Originally I the assumption that the problem was with the CUDA code. After analysing these more extreme examples, the CUDA results actually make more sense than the CPU ones.

For example using: lib.mil, detail 100%, CIE76, cell size 10px, repeat range 6, repeat addition 100,000, main image https://unsplash.com/photos/dGMcpbzcq1I, width 60px, height 40px. CUDA results - All cell images are unique, still somewhat suitable, but becoming less suitable in similar image areas from left-to-right top-to-bottom. CPU results - Uses many repeats.

To further support this I then set the repeat range to 0 and generated on CPU. The result was identical to the first CPU result.

So clearly the CPU results are the source of the problem.

MorganGrundy commented 3 years ago

Added a test for the calculateRepeats kernel and did find and fix a bug in it (548a389473b628a7004ed7419afbdaa9a0a970d4), but results still not the same so still a problem with CPU results.

MorganGrundy commented 3 years ago

Setting GridUtility::PAD_GRID to 0 seems to fix the problem, now to figure out why.

MorganGrundy commented 3 years ago

Setting GridUtility::PAD_GRID to 1 also seems to work.

MorganGrundy commented 3 years ago

With 639223f2e92f5fd389c2ef29badd113f18b2a7f8 the results are matching, but more thorough testing needed.

MorganGrundy commented 3 years ago

Added tests for comparing best fits from CPU and CUDA results: 0be7a6d67d1b0b9b5f4d743cade85086a6666482 Tests use random data and sometimes fail.

MorganGrundy commented 3 years ago

e173d54271c515403abfb1b5699cce1b430ac65f Removed random tests and instead load actual images.

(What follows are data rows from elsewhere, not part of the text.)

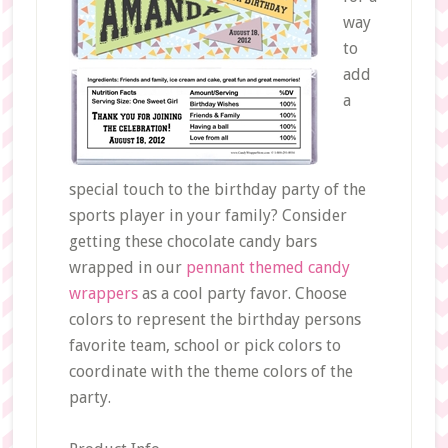
way
to
add
a
special touch to the birthday party of the
sports player in your family? Consider
getting these chocolate candy bars
wrapped in our
pennant themed candy
wrappers
as a cool party favor. Choose
colors to represent the birthday persons
favorite team, school or pick colors to
coordinate with the theme colors of the
party.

On each run only a few of the images fail out of 100, and it is random which fails.

Using actual images also has the benefit that I can actually analyse the resulting photomosaics. So far usually only one cell is different (most I have seen is two). The results suggest that the problem is likely with the CUDA results. The randomness would suggest the cause is likely improper memory management.

Should add two more tests that repeatedly generate identical photomosaics, which will hopefully confirm that the problem is with the CUDA results.

MorganGrundy commented 3 years ago

811f3ddb5ffb544c8fa6e254f4f5d869b8c6e2f1 New tests confirm that problem is with CUDA results.

MorganGrundy commented 3 years ago

I have again been experimenting with changing the CUDA batch size. The frequency of anomalous results appears proportional to batch size.

MorganGrundy commented 3 years ago

Cannot really tell what the connection is with batch size.

However noticed that when batch size was set to 1 the generator was actually faster than with max batch size.

Probably re-design CUDAPhotomosaicData and CUDAPhotomosaicGenerator. Only doing one cell at a time which will hopefully solve the anomalous results, improve performance, and mean the progress bar can be better updated.

MorganGrundy commented 3 years ago

Tests now passing: bce8db8df3085a4b1d577615e576654c5af79eef CUDAPhotomosaicGenerator can still be improved and tidied up. I want to add more extensive tests (for all modes and different detail levels).

With the tests passing it seems that the issue is likely fixed.

Library batch size is not currently being used, although it seems like it is not needed as much with the new code.

MorganGrundy commented 3 years ago

More tests: 8f73e3ee39357566c75e4ffbca12b25ed3f6bd99 Results now seem to match with all modes and detail 100% or 50%